Problem Description
Given an array of building heights and a list of queries where each query provides two starting building indices (for Alice and Bob), determine the leftmost building index where they can meet. A person in building i can move directly to any building j if and only if i < j and heights[i] < heights[j]. Note that a person is already at their starting building, so meeting can occur without any moves. For each query, if such a meeting building exists, return its index (ensuring it is the leftmost possible), otherwise return -1.
Key Insights
- Each query [a, b] needs to find an index j (with j ≥ max(a, b)) such that: • For the person not already at j, the jump is valid (i < j and heights[i] < heights[j]). • If one of a or b equals j, that person is already there and requires no jump.
- For two distinct starting indices, let s = min(a, b) and m = max(a, b): • First, check if m itself can be a meeting point by verifying that heights[s] < heights[m] (so that the person at the smaller index can jump to m). • If not, then any valid j must be strictly later than m. In that case the jump condition for both becomes heights[j] > max(heights[a], heights[b]). Thus, we need to find, in the range (m, n), the leftmost index j that satisfies heights[j] > max(heights[a], heights[b]).

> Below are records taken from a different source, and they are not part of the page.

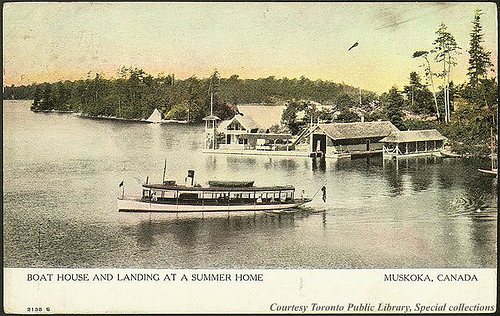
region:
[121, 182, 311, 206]
this is a boat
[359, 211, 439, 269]
this is a water body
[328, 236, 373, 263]
the water is calm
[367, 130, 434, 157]
this is a building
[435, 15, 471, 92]
this is a tree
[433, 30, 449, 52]
the leaves are green in coor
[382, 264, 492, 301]
this is a writing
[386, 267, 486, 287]
the writing is in black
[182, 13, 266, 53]
this is the sky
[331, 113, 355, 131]
this is the roof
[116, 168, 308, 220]
The boat in the water.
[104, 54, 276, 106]
trees by the water.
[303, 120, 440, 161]
Boathouses on the water.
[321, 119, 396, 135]
Roof of the boat house.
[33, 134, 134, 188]
The water is calm.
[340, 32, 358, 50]
Bird flying in the sky.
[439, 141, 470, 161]
Small boat by boathouse.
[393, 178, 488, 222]
Ripples in the water.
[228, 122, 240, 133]
Window on the boathouse.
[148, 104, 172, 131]
Sailboat in the water.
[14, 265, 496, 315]
black lettering on the white card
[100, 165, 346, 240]
a white boat on the water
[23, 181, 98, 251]
calm grey water of the lake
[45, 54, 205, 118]
many trees growing beside the lake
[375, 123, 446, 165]
a boat dock next to the lake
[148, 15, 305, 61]
clear blue skies over the lake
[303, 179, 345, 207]
a flag hanging from the back of the boat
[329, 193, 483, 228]
rippling water from the wake of the boat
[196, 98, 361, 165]
a building next to the lake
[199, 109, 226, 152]
an observation tower next to the building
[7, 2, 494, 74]
light in daytime sky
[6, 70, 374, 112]
line of trees on the horizon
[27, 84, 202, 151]
land on water bank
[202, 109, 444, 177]
buildings overlooking water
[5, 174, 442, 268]
long boat on the water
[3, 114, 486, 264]
body of calm water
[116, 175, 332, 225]
flag on back of boat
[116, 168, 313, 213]
rowboat on top of boat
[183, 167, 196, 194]
smoke stack of boat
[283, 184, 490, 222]
water ripples created by boat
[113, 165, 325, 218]
A boat on the river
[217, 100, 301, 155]
A house on the river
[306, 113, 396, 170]
A boat house on the river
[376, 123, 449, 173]
A pier on the river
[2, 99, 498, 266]
The wide river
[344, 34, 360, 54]
A flying bird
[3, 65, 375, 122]
Woods along the river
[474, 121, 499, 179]
The edge of another boat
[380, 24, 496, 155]
More trees by the river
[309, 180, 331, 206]
A flag hanging from the back of a boat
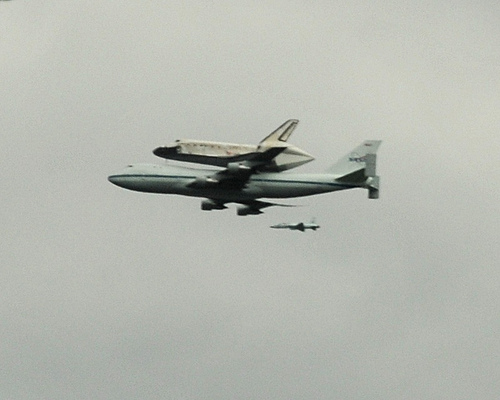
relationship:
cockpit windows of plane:
[126, 163, 135, 171] [99, 140, 383, 231]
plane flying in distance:
[269, 220, 321, 233] [1, 2, 482, 397]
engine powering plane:
[225, 158, 259, 172] [105, 137, 383, 216]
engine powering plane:
[192, 172, 224, 187] [105, 137, 383, 216]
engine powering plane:
[197, 193, 229, 211] [105, 137, 383, 216]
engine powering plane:
[232, 203, 263, 215] [105, 137, 383, 216]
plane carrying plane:
[105, 137, 383, 216] [151, 115, 315, 174]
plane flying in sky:
[105, 137, 383, 216] [1, 1, 484, 395]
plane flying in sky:
[269, 214, 321, 232] [1, 1, 484, 395]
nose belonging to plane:
[105, 170, 120, 184] [105, 137, 383, 216]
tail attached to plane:
[322, 137, 383, 197] [105, 137, 383, 216]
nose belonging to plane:
[152, 144, 180, 159] [151, 115, 315, 174]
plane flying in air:
[105, 137, 383, 216] [1, 1, 483, 396]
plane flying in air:
[269, 220, 321, 233] [1, 1, 483, 396]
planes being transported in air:
[150, 119, 319, 173] [1, 1, 483, 396]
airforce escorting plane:
[265, 222, 319, 236] [105, 137, 383, 216]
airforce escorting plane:
[265, 222, 319, 236] [151, 115, 315, 174]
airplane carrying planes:
[107, 137, 384, 217] [150, 119, 319, 173]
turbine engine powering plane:
[200, 196, 230, 212] [105, 137, 383, 216]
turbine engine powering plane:
[236, 201, 264, 216] [105, 137, 383, 216]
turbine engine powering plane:
[222, 156, 258, 174] [105, 137, 383, 216]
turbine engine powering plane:
[191, 173, 222, 186] [105, 137, 383, 216]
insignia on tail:
[347, 148, 368, 167] [336, 124, 388, 194]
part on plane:
[266, 116, 292, 144] [167, 110, 310, 171]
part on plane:
[335, 146, 399, 204] [135, 147, 384, 197]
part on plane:
[277, 142, 306, 171] [131, 111, 320, 175]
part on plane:
[277, 142, 306, 171] [145, 96, 311, 171]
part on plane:
[106, 165, 205, 201] [87, 152, 395, 211]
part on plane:
[260, 170, 341, 202] [101, 154, 372, 198]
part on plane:
[266, 222, 316, 235] [259, 211, 325, 236]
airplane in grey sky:
[107, 139, 383, 218] [53, 233, 465, 375]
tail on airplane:
[322, 137, 383, 197] [107, 137, 384, 217]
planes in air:
[88, 103, 398, 251] [1, 1, 483, 396]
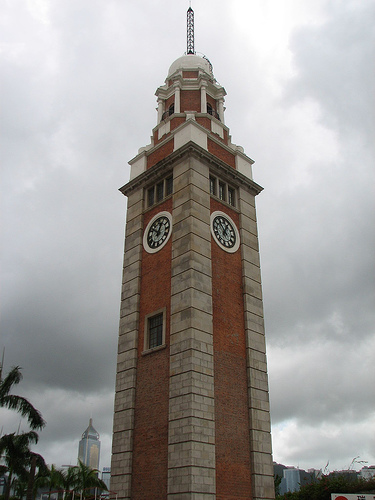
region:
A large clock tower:
[109, 7, 275, 498]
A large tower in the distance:
[77, 410, 100, 473]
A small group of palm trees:
[0, 343, 107, 498]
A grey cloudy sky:
[0, 0, 373, 475]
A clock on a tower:
[209, 208, 239, 254]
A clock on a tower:
[141, 210, 172, 253]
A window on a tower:
[142, 308, 166, 353]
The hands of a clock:
[215, 221, 232, 235]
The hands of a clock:
[148, 217, 164, 236]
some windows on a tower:
[145, 173, 173, 204]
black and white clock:
[135, 206, 182, 260]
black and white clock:
[192, 201, 244, 251]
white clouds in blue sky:
[288, 140, 325, 198]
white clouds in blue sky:
[262, 240, 338, 281]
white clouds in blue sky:
[312, 299, 345, 360]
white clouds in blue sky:
[11, 202, 58, 256]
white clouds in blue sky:
[43, 286, 76, 329]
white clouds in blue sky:
[36, 111, 111, 193]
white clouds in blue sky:
[36, 41, 112, 101]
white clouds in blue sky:
[270, 36, 325, 85]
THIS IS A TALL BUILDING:
[104, 6, 273, 498]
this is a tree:
[71, 460, 105, 497]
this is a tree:
[61, 461, 88, 499]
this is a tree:
[3, 425, 37, 499]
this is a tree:
[0, 358, 48, 497]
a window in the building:
[128, 308, 183, 366]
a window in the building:
[207, 168, 219, 196]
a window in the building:
[216, 174, 226, 204]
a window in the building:
[138, 173, 172, 206]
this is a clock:
[140, 210, 180, 258]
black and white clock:
[145, 214, 169, 246]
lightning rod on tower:
[186, 7, 195, 53]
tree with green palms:
[2, 430, 47, 497]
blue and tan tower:
[79, 418, 102, 471]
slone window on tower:
[144, 310, 164, 349]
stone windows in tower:
[142, 174, 173, 205]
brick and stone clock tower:
[155, 56, 228, 134]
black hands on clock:
[152, 222, 163, 237]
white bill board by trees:
[331, 492, 373, 498]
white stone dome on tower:
[168, 55, 215, 78]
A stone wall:
[170, 249, 211, 357]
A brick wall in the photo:
[219, 363, 246, 446]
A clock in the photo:
[207, 209, 241, 254]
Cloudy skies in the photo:
[294, 151, 342, 275]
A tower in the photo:
[123, 13, 281, 460]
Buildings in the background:
[49, 429, 114, 480]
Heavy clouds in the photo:
[21, 321, 101, 382]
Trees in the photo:
[16, 451, 91, 499]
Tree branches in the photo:
[19, 433, 92, 489]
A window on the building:
[143, 307, 167, 353]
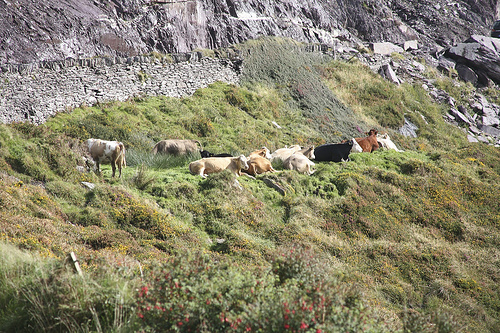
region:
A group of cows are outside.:
[57, 111, 394, 171]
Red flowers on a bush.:
[105, 265, 350, 330]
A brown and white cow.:
[85, 126, 130, 176]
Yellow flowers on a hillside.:
[31, 192, 172, 248]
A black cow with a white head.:
[315, 131, 365, 166]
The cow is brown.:
[356, 123, 381, 149]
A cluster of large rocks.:
[432, 28, 497, 89]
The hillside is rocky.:
[12, 13, 212, 78]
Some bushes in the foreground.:
[0, 241, 385, 329]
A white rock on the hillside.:
[368, 30, 410, 55]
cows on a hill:
[84, 122, 415, 192]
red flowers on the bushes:
[114, 211, 339, 331]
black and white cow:
[305, 112, 410, 191]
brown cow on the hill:
[348, 120, 402, 154]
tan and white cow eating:
[49, 125, 156, 191]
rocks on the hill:
[364, 20, 492, 136]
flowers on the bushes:
[328, 168, 494, 290]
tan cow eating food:
[140, 124, 198, 164]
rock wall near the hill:
[24, 42, 249, 104]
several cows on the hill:
[34, 98, 499, 208]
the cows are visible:
[161, 67, 422, 222]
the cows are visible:
[179, 136, 388, 318]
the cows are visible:
[234, 170, 384, 293]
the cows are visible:
[199, 143, 334, 251]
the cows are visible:
[199, 76, 464, 314]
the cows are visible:
[191, 94, 333, 222]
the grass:
[330, 206, 462, 324]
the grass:
[280, 234, 353, 314]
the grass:
[277, 239, 321, 274]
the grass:
[274, 122, 388, 322]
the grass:
[291, 194, 377, 299]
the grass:
[301, 250, 365, 325]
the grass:
[299, 144, 416, 287]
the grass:
[146, 151, 433, 331]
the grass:
[357, 197, 422, 308]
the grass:
[364, 267, 402, 321]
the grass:
[333, 220, 391, 311]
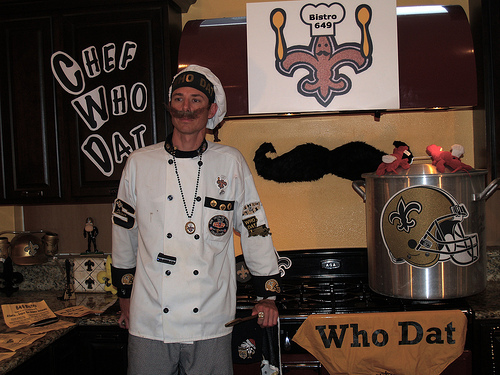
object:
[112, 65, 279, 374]
man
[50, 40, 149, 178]
writing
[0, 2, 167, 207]
cupboard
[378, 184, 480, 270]
logo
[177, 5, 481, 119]
oven hood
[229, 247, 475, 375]
stove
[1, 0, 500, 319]
kitchen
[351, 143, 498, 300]
pot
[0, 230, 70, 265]
beer cans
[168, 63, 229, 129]
hat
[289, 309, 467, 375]
towel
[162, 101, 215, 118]
fake mustache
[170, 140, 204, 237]
necklace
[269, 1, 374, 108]
image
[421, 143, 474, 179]
crawdad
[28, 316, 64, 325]
handle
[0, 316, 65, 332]
knife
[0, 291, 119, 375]
counter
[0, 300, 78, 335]
paper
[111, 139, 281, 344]
chef's jacket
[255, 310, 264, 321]
ring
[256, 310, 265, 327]
finger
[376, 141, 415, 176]
stuffed animals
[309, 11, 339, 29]
bistro 649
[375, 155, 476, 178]
lid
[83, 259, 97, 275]
spades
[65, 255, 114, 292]
decor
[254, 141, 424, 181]
mustache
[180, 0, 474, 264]
wall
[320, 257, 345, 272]
control panel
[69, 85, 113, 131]
w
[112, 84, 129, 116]
h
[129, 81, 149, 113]
o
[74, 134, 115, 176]
d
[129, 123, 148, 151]
t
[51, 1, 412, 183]
advertisements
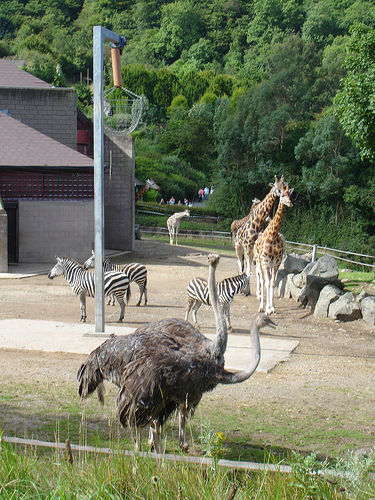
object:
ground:
[1, 240, 374, 495]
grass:
[0, 376, 375, 496]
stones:
[327, 291, 363, 325]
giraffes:
[233, 173, 288, 302]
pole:
[93, 23, 106, 335]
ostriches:
[95, 248, 230, 450]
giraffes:
[253, 181, 294, 316]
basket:
[103, 86, 144, 138]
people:
[203, 185, 209, 200]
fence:
[135, 224, 375, 276]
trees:
[215, 61, 314, 232]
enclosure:
[0, 224, 375, 500]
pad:
[0, 316, 302, 376]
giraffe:
[166, 209, 190, 246]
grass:
[141, 232, 375, 302]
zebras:
[47, 254, 132, 324]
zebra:
[184, 273, 252, 335]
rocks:
[360, 295, 375, 327]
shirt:
[204, 188, 209, 195]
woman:
[198, 188, 205, 203]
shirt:
[199, 189, 204, 195]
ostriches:
[76, 311, 279, 455]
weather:
[0, 0, 375, 499]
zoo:
[0, 0, 375, 493]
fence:
[0, 432, 372, 498]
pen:
[0, 222, 374, 498]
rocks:
[283, 251, 310, 274]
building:
[0, 57, 138, 274]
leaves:
[250, 64, 254, 76]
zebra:
[82, 248, 148, 307]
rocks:
[313, 283, 346, 318]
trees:
[292, 116, 363, 228]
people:
[209, 186, 214, 195]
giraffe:
[135, 177, 160, 203]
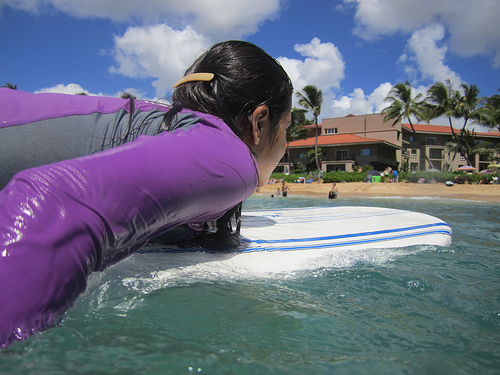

- Since there can be up to 5×10^4 queries and 5×10^4 buildings, linear scanning per query would be too slow. We thus use a segment tree (or a similar data structure) to answer “first index with value > X in a given range” in O(log n) time.
Space and Time Complexity
Time Complexity: O((n + q) · log n), where n is the number of buildings and q is the number of queries. Space Complexity: O(n) for the segment tree.
Solution
We first handle the trivial case when both starting positions are the same (return that index). For distinct positions, set s = min(a, b) and m = max(a, b). Check if building m can serve as the meeting building by verifying that the building at s can “jump” to m (i.e. heights[s] < heights[m]). If yes, m is our answer. If not, then both must jump to a later building j > m. In that case, the meeting building must have height greater than both starting heights; that is, heights[j] > max(heights[a], heights[b]). To efficiently find the leftmost such j, we build a segment tree over the heights array. The segment tree is built to allow queries that, given a range and a threshold X, returns the leftmost index in the range where heights[index] > X. Using this structure, answer the query in O(log n) time. Key data structure: • Segment Tree – built to store the maximum height in each segment. To answer a query for the first index with height > X, we first check the maximum in the range; if it is not greater than X, no candidate exists. Otherwise, we descend recursively (preferring the left child) to find the leftmost candidate. This solution uses the fact that a direct jump is allowed and that by choosing the leftmost candidate we satisfy both the movement condition and the problem’s “leftmost meeting building” requirement.